Filter the report using drop-down menus
By default, Alert Logic includes (All) values for most filters in the report.
To add or remove filter values:
- Click the drop-down menu in the filter, and then select or clear values.
- Click Apply.
Schedule the report
After you finish setting up the report, you can use CREATE REPORT to run it periodically and subscribe users or an integration (such as a webhook) to receive a notification when the report is generated. To learn how to schedule the report and subscribe notification recipients, see Scheduled Reports and Notifications.
Vulnerability categories
Alert Logic discovers several types of vulnerabilities, which are divided into categories, and referred to in sections of the report:
- Agent: Security vulnerability results detected by agent-based scans (on hosts with Agent-Based Scanning)

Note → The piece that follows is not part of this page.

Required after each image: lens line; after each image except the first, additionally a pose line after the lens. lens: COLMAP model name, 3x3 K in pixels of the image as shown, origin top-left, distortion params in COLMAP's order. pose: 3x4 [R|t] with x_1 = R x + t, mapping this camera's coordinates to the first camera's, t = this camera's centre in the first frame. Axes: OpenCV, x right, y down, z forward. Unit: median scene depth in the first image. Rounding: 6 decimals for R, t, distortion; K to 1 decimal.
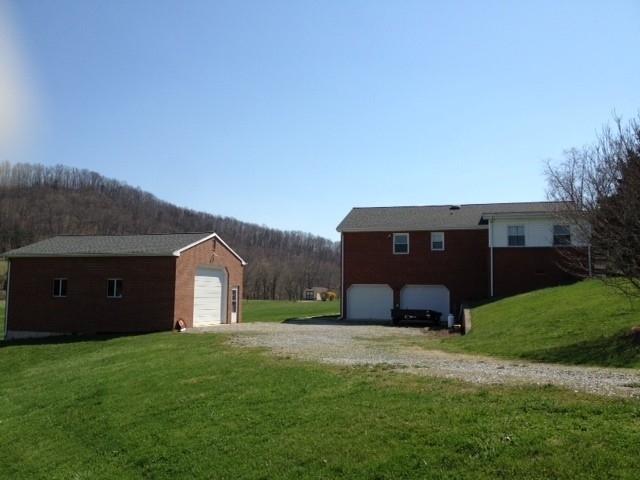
lens RADIAL K [[578.3, 0, 321.2], [0, 578.3, 245.2], [0, 0, 1]] dist [0.058333, -0.006697]
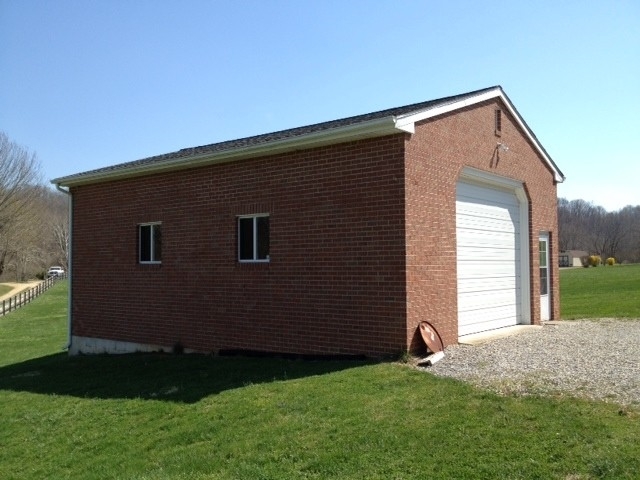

- Cloud Configuration: Security vulnerabilities detected by cloud/CIS compliance checks
- Credentials: Security vulnerabilities detected by credentialed internal network scans
- External: Security vulnerabilities detected by external network scans
- Network: Security vulnerabilities detected by unauthenticated internal network scans
CVSS severity categories
Alert Logic uses CVSS scores to measure the severity of vulnerabilities, which are divided into levels, and referenced to in some sections of this report.
Alert Logic assigns
Severity rating | CVSS v2 score range | CVSS v3 score range |
---|---|---|
Critical | Not applicable | 9.0 - 10.0 |
High | 7.0 - 10.0 | 7.0 - 8.9 |
Medium | 4.0 - 6.9 | 4.0 - 6.9 |
Low | 0.1 - 3.9 | 0.1 - 3.9 |
Informational | 0.0 | 0.0 |
Some vulnerabilities in the National Vulnerability Database have both CVSS v2 and CVSS v3 scores. Alert Logic displays the newer CVSS v3 score and severity rating in prominent locations and both scores in detail views. If only one CVSS score exists, Alert Logic uses that score and severity rating.
Vulnerable Hosts section
This section provides the current total number of hosts with vulnerabilities in the selected filters.

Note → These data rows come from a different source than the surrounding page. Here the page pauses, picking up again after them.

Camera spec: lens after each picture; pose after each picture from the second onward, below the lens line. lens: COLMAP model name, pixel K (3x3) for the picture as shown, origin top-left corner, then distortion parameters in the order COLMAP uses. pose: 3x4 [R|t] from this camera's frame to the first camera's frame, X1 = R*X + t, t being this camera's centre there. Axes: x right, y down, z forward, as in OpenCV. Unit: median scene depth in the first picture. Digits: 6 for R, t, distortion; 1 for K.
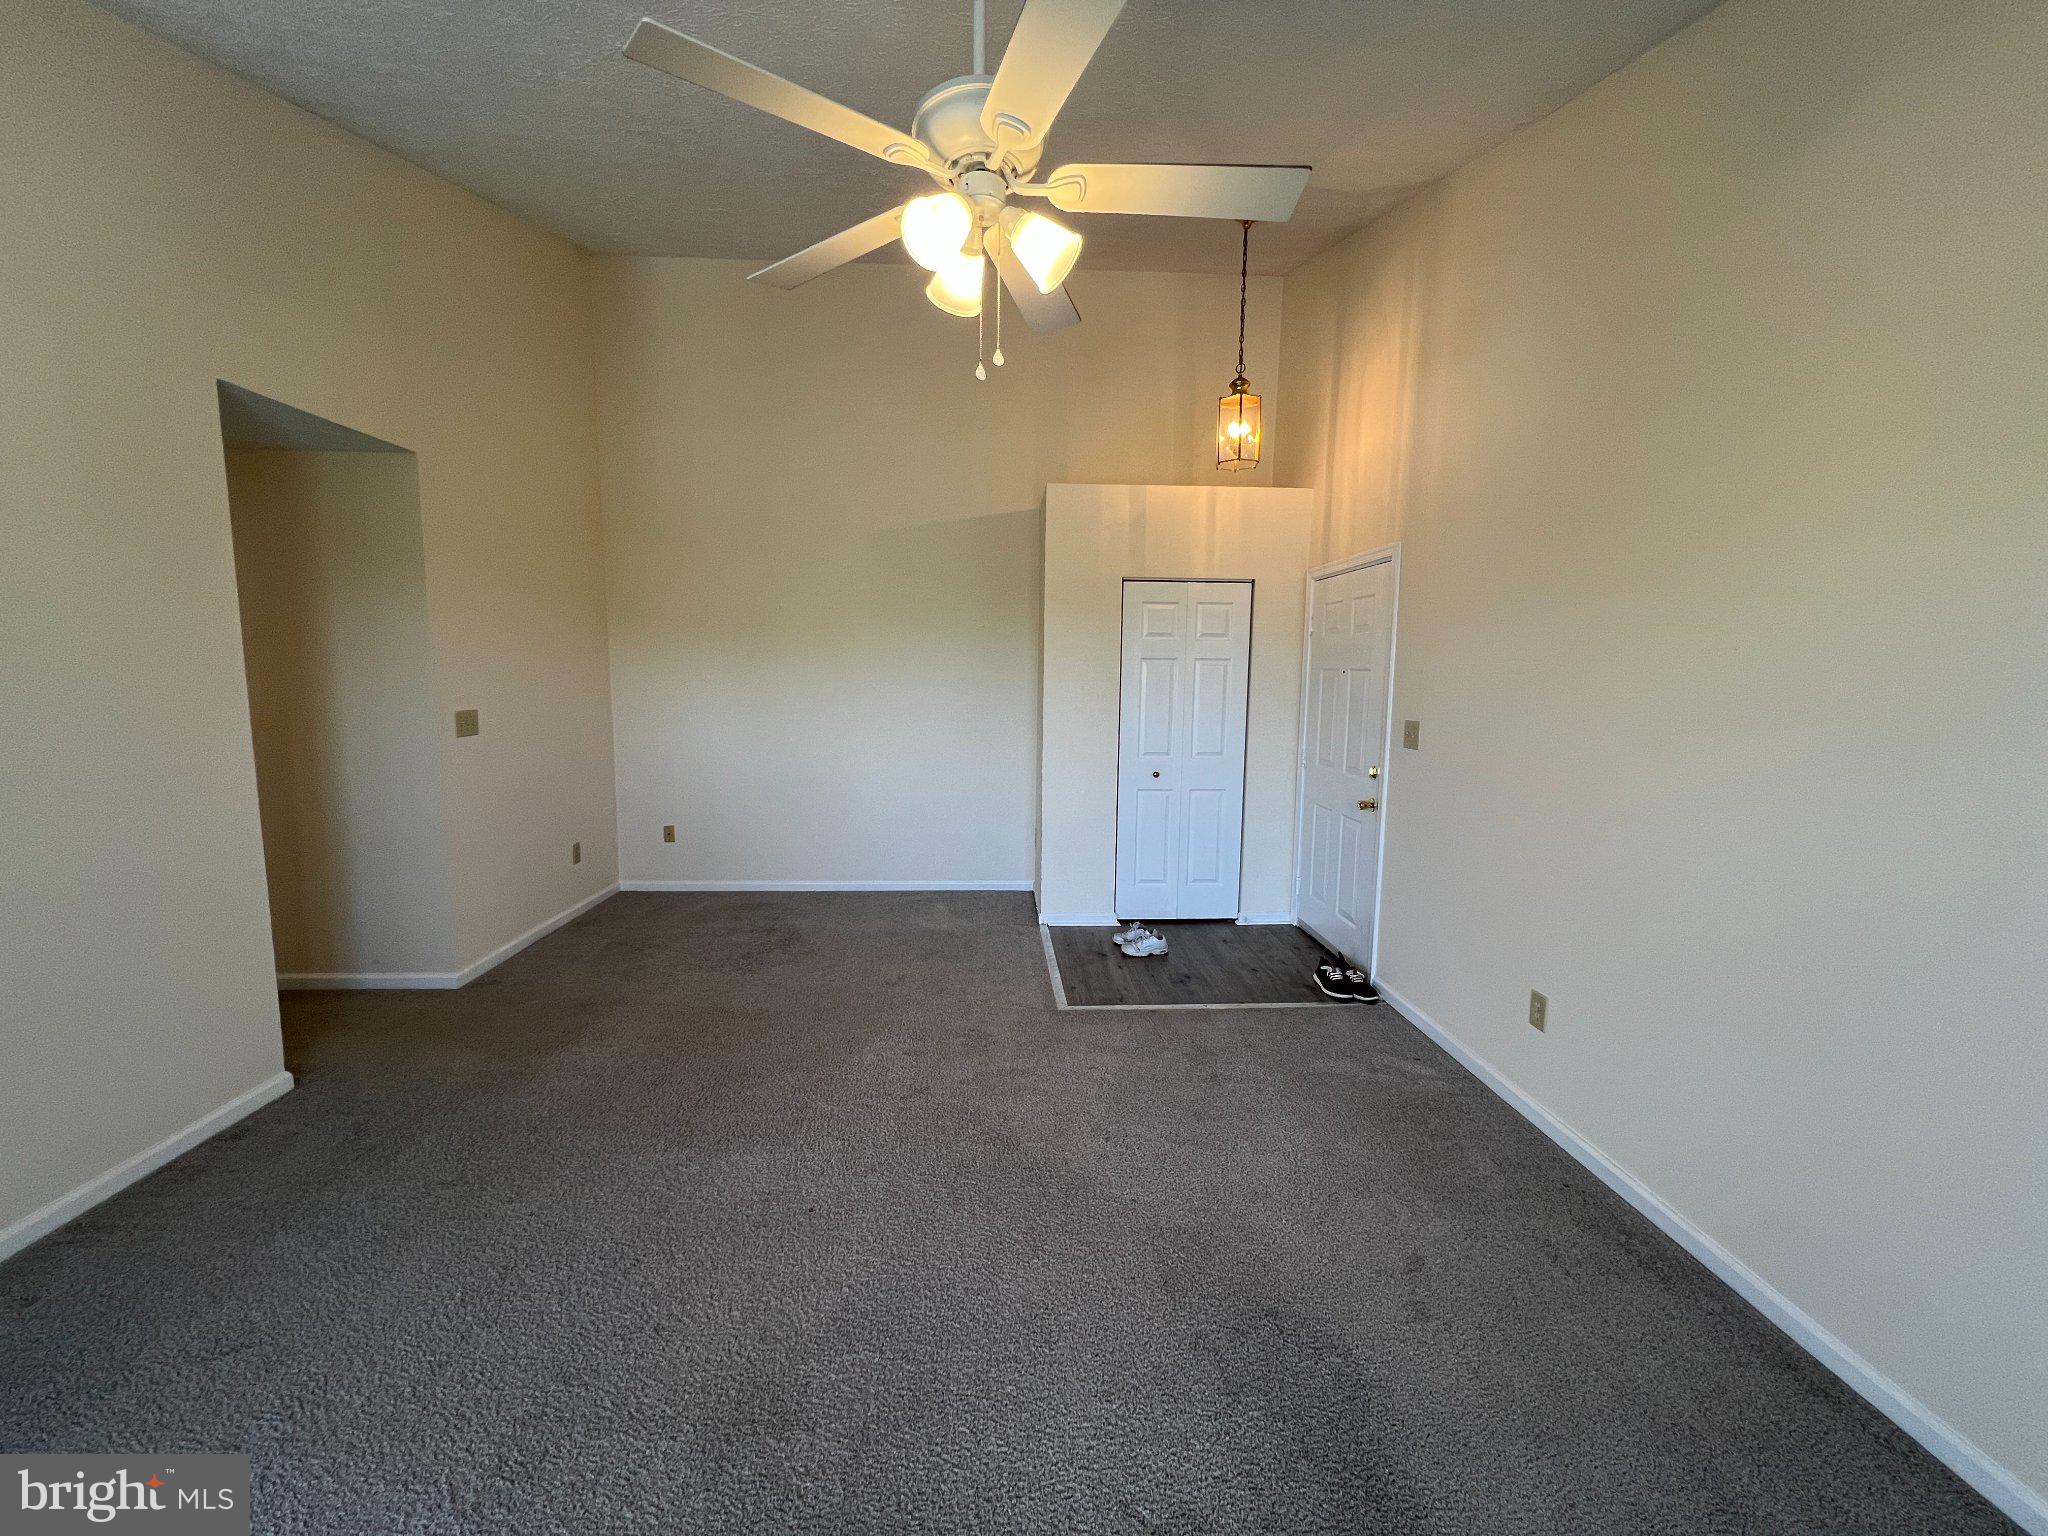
lens RADIAL K [[828.1, 0, 1024.0], [0, 828.1, 768.0], [0, 0, 1]] dist [0.000874, -0.000094]
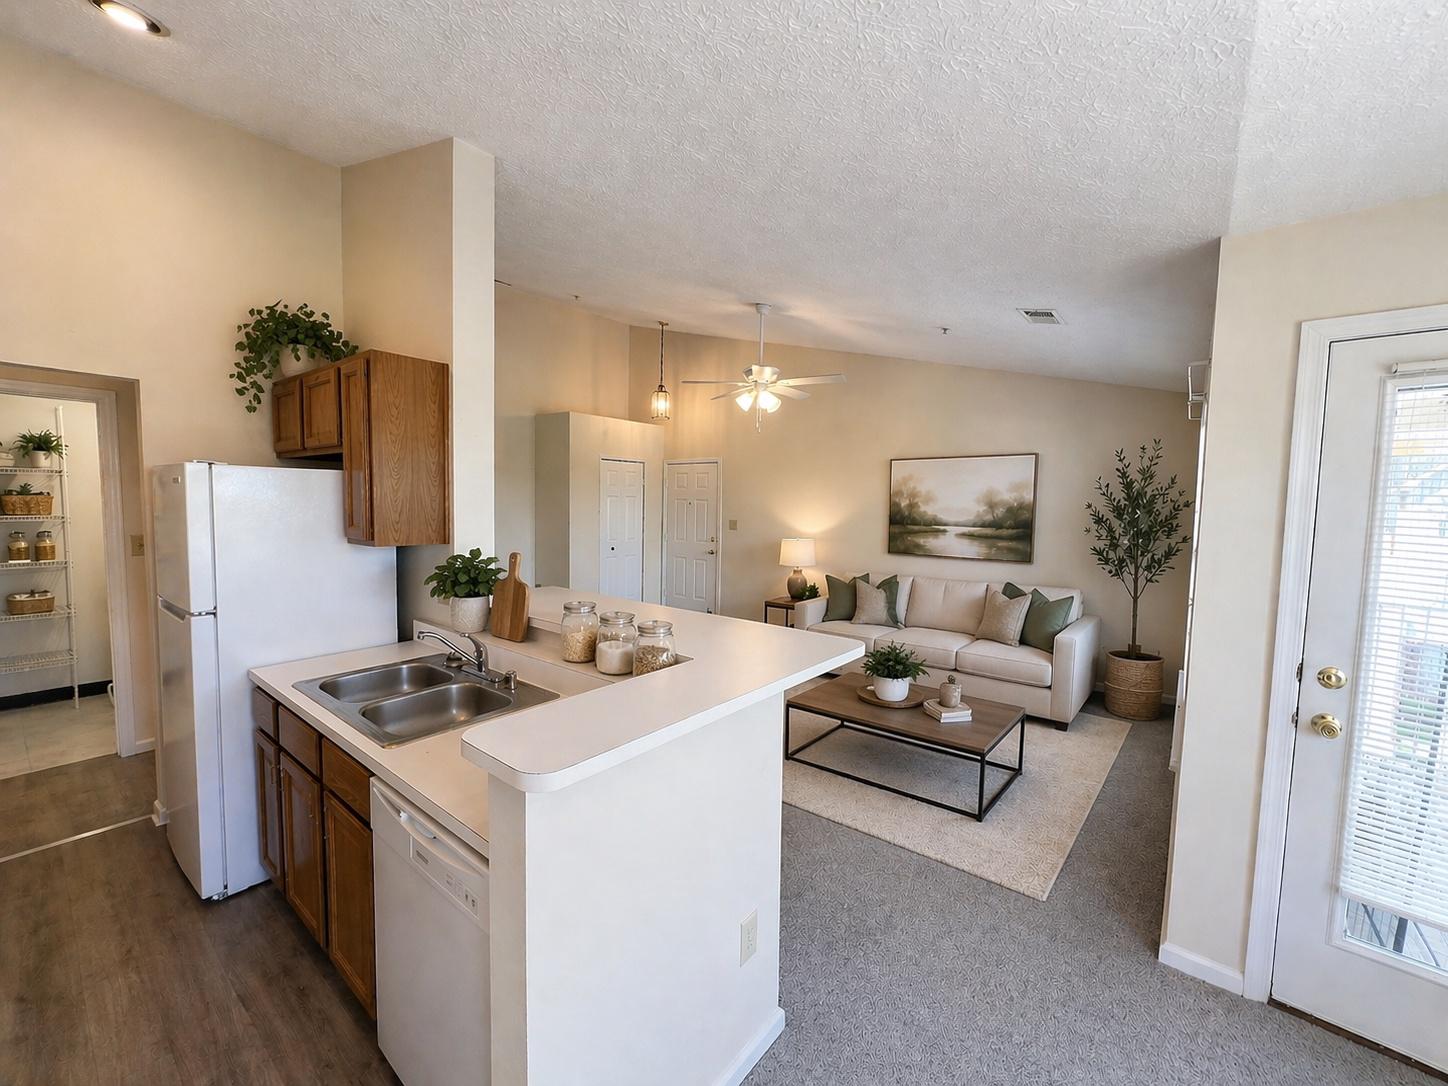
lens RADIAL K [[585.5, 0, 724.0], [0, 585.5, 543.0], [0, 0, 1]] dist [0.000874, -0.000094]
pose [[0.652854, -0.050380, 0.755806, -0.971527], [0.077436, 0.996997, -0.000430, 0.019747], [-0.753515, 0.058807, 0.654795, -0.266513]]
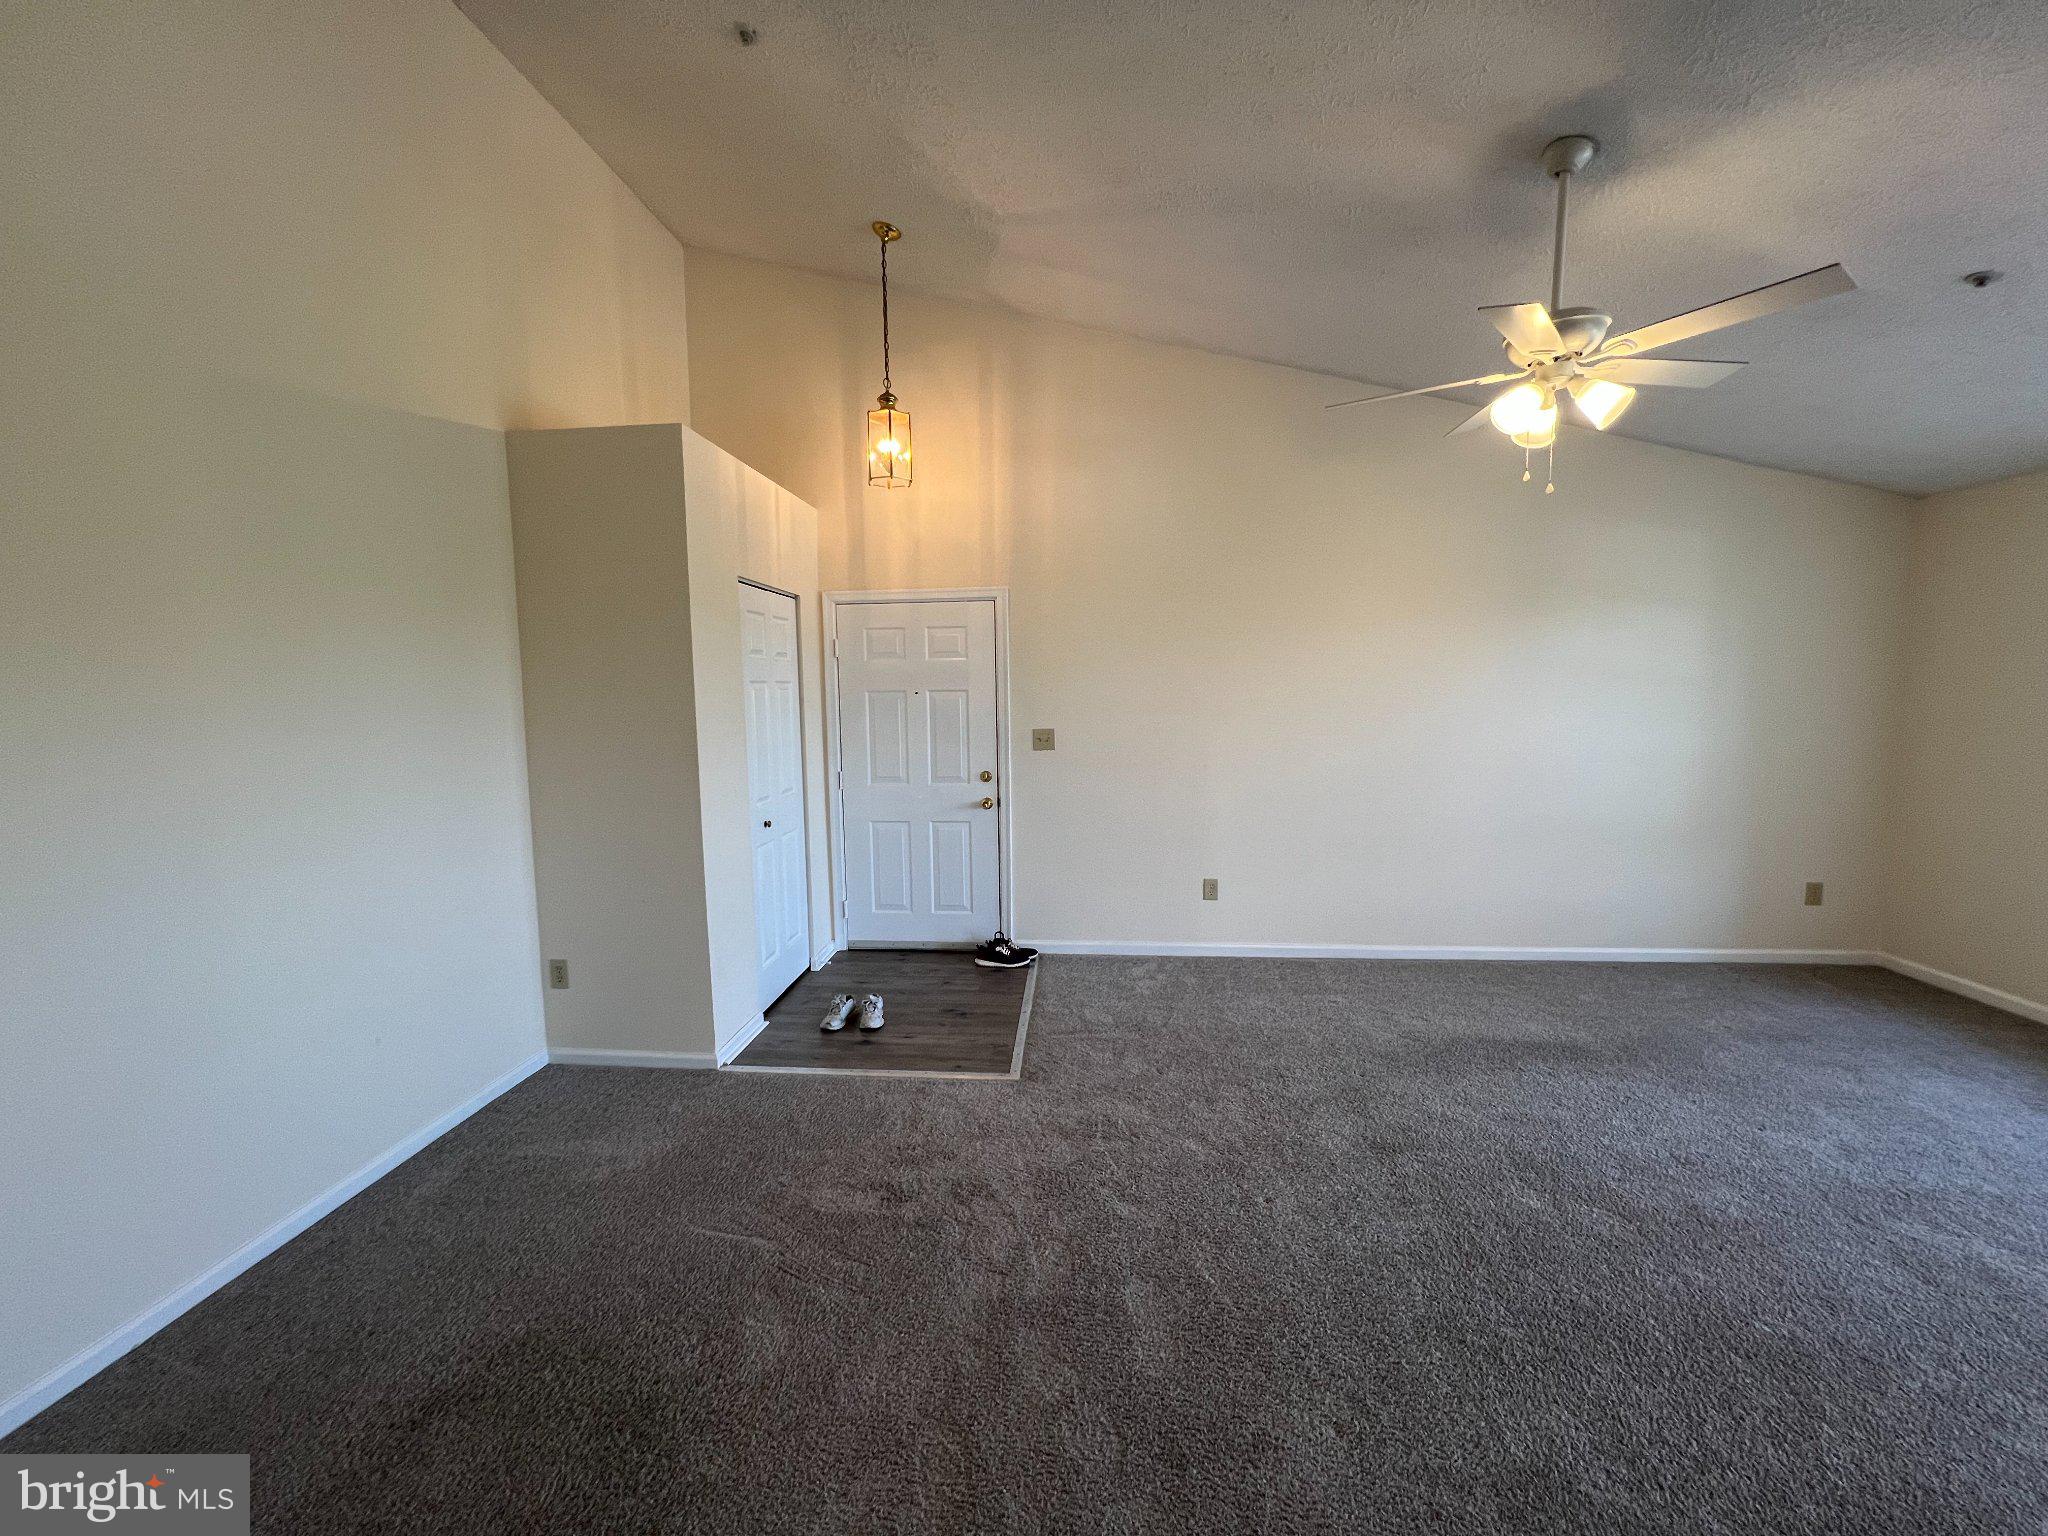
lens RADIAL K [[828.1, 0, 1024.0], [0, 828.1, 768.0], [0, 0, 1]] dist [0.000874, -0.000094]
pose [[0.132962, -0.106611, 0.985371, -0.723071], [0.133314, 0.987087, 0.088807, -0.101682], [-0.982114, 0.119556, 0.145458, 0.757841]]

Vulnerability Instances section
This section provides the current total number of vulnerability instances found in the selected filters.
Vulnerability Severities section
This section provides the current vulnerability count in each CVSS severity category in the selected filters.
Top 10 Vulnerable Hosts by Vulnerability Count section
The list provides the current top 10 vulnerable hosts, based on the total vulnerability count in the selected filters. The list is organized by customer account, host name, IP address, count of vulnerabilities, and a bar graph representing the vulnerability count.
Top 10 Vulnerable Hosts by Severity section
The list displays the current top 10 vulnerable hosts based on the count of critical and high severity vulnerabilities in the selected filters. The list is organized by the customer account, host name, IP address, count of critical and high severity vulnerabilities, and a bar graph that represents the count of high severity vulnerabilities.
Vulnerable Hosts Breakdown Details section
The list provides the current breakdown of vulnerable hosts based on the vulnerability severity in the selected filters. The list is organized by IP address, host name, vulnerability, protocol/port, CVSS score, and the severity of the vulnerability.